Our focus for these tools is definitely more around folks who know and love Pandas. And this is by no means a small niche, since Pandas has an estimated five to ten million users and is often dubbed “the most important tool in data science.” We’ve also seen a huge influx of practitioners moving from spreadsheets to using Pandas due to its convenience and flexibility, as well as its ability to integrate well with other tools in the Python ecosystem for machine learning (ML).
One of our core principles is to keep the tools that users are already comfortable working with but make it more scalable. With Ponder we are making scalable, enterprise-ready Pandas more accessible to a broader group of data professionals so that users do not have to learn a new framework or adopt a completely new platform to get the benefits of scale.
What is the primary pain point that exists today that Ponder is trying to solve?
The data science process is highly agile and iterative, with people constantly refining their hypothesis and building on top of their analysis and insight. Unfortunately, most prevailing tools require users to either write a lot of code or switch to a completely different framework to be able to work with large amounts of data. Often, the scenario looks like this: data scientists will prototype their work in their computational notebook (e.g. Jupyter) where they can iterate and experiment with their code. When they want to take this code and run it on large datasets, things start to break apart.
The reality is that when you shift from a small-scale dataset to a large-scale one, there’s a huge gap between these different worlds. You would think that just turning a knob for more data would be relatively easy because the workload is the same, but in fact people are having to rewrite their workloads completely. This takes a very long time because you have to find the folks with the right skill set who know big data frameworks and have the distributed computing knowledge to be able to scale up their workloads.

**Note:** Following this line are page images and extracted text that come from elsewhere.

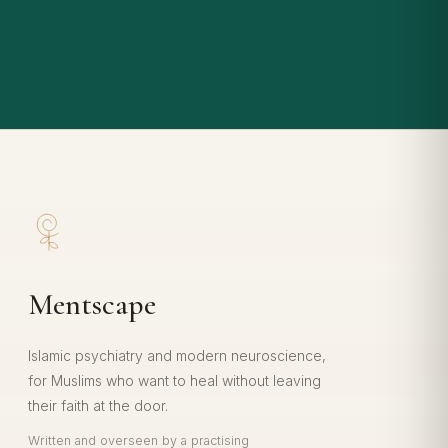
Mentscape
Islamic psychiatry and modern neuroscience,
for Muslims who want to heal without leaving
their faith at the door.
Written and overseen by a practising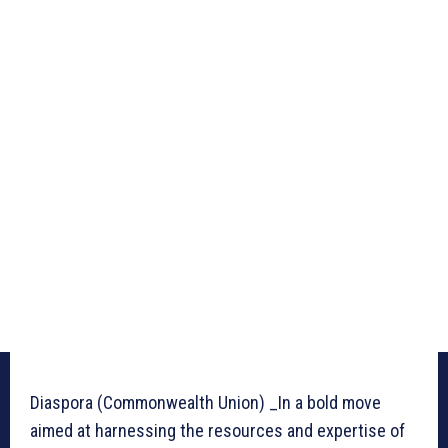
Diaspora (Commonwealth Union) _In a bold move
aimed at harnessing the resources and expertise of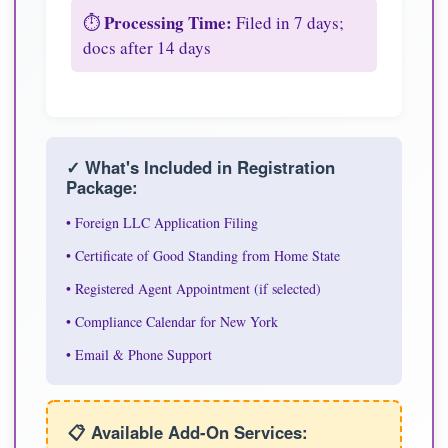
Processing Time:
⏱️
Filed in 7 days;
docs after 14 days
✓ What's Included in Registration
Package:
• Foreign LLC Application Filing
• Certificate of Good Standing from Home State
• Registered Agent Appointment (if selected)
• Compliance Calendar for New York
• Email & Phone Support
📋 Available Add-On Services: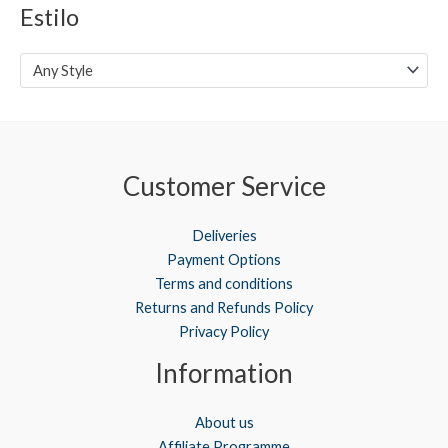
Estilo
e
e
Any Style
Customer Service
Deliveries
Payment Options
Terms and conditions
Returns and Refunds Policy
Privacy Policy
Information
About us
Affiliate Programme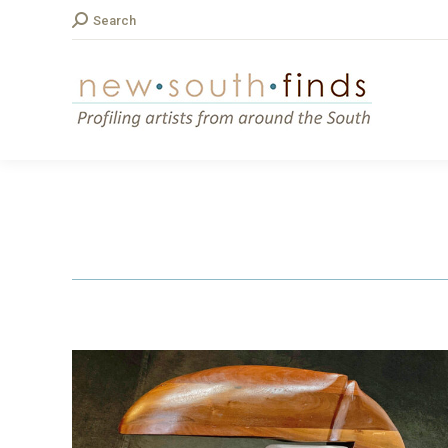
Search:
Search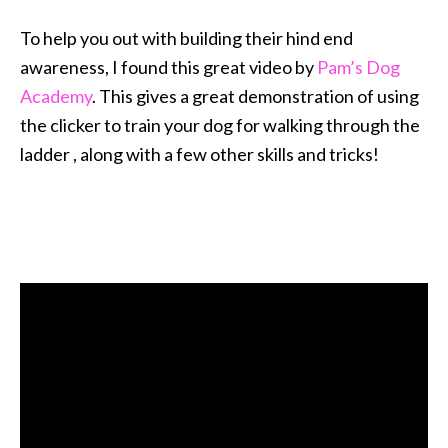
To help you out with building their hind end
awareness, I found this great video by
Pam’s Dog
Academy
. This gives a great demonstration of using
the clicker to train your dog for walking through the
ladder , along with a few other skills and tricks!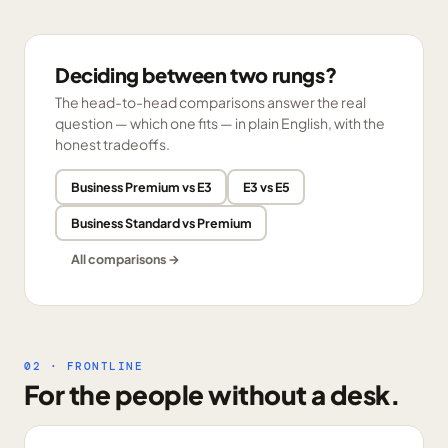
Deciding between two rungs?
The head-to-head comparisons answer the real
question — which one fits — in plain English, with the
honest tradeoffs.
Business Premium vs E3
E3 vs E5
Business Standard vs Premium
All comparisons →
02 · FRONTLINE
For the people without a desk.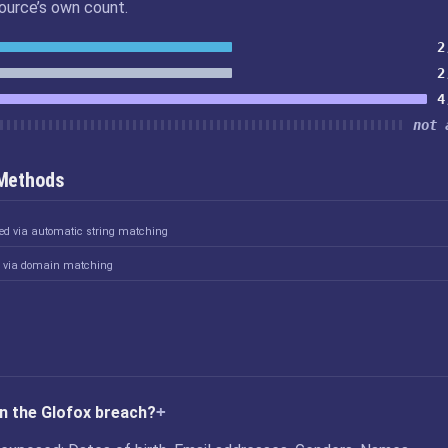
source’s own count.
2
2
4
not 
 Methods
ked via automatic string matching
d via domain matching
n the Glofox breach?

What we’re doing at Ponder is helping people seamlessly scale up to these larger use cases to get insights quicker without a hefty translation phase.
Returning to the earlier question on who we serve, Ponder is really democratizing the data science process in the sense that you might have domain experts who are familiar with Pandas, who might not want to worry about distributed computing or how to carefully partition data. Ponder handles this all for you so that data teams can scale up their analysis without a sweat.
How has the experience been going from stealth to launch?
Even though Ponder has only been out of stealth for a short time, we are continuing to see a huge demand and interest in using our technology. We are excited to ramp up these efforts in being able to support our industry users and help them scale, work on larger data sets and get to scalable insights faster.
Any predictions on where the market is headed?
I’m no psychic, but a few shifts in the market are becoming clear. Despite waves of digital transformation and the fact that data science has been evolving for over a decade, there are still a lot of pain points in the space.
Given that our work draws from both human-centered computing as well as data management, at Ponder, we think a lot about how to optimize for human time, as opposed to simply what runs faster in terms of CPU cycles. It’s all about prioritizing developer’s time and productivity and making their experience seamless.
I think we’ll be seeing a lot more tools focused on a better user experience, automatically finding insights or scaling up like Ponder does for data scientists. Especially as the ecosystem matures and as we go up the hierarchy of needs, it’s not enough for the tools to just work, but they also need to be laser-focused on making things easier for the user.